WHAT NEEDS TO BE DONE >> In the records below, find each line with "flashlight" and copy it.

### DATA RECORDS ###

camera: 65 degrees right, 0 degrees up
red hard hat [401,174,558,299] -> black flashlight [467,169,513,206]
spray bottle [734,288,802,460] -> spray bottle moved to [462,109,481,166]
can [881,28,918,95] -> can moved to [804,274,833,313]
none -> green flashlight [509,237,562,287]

###

ANSWER TO THIS PROBLEM >>
red hard hat [401,174,558,299] -> black flashlight [467,169,513,206]
none -> green flashlight [509,237,562,287]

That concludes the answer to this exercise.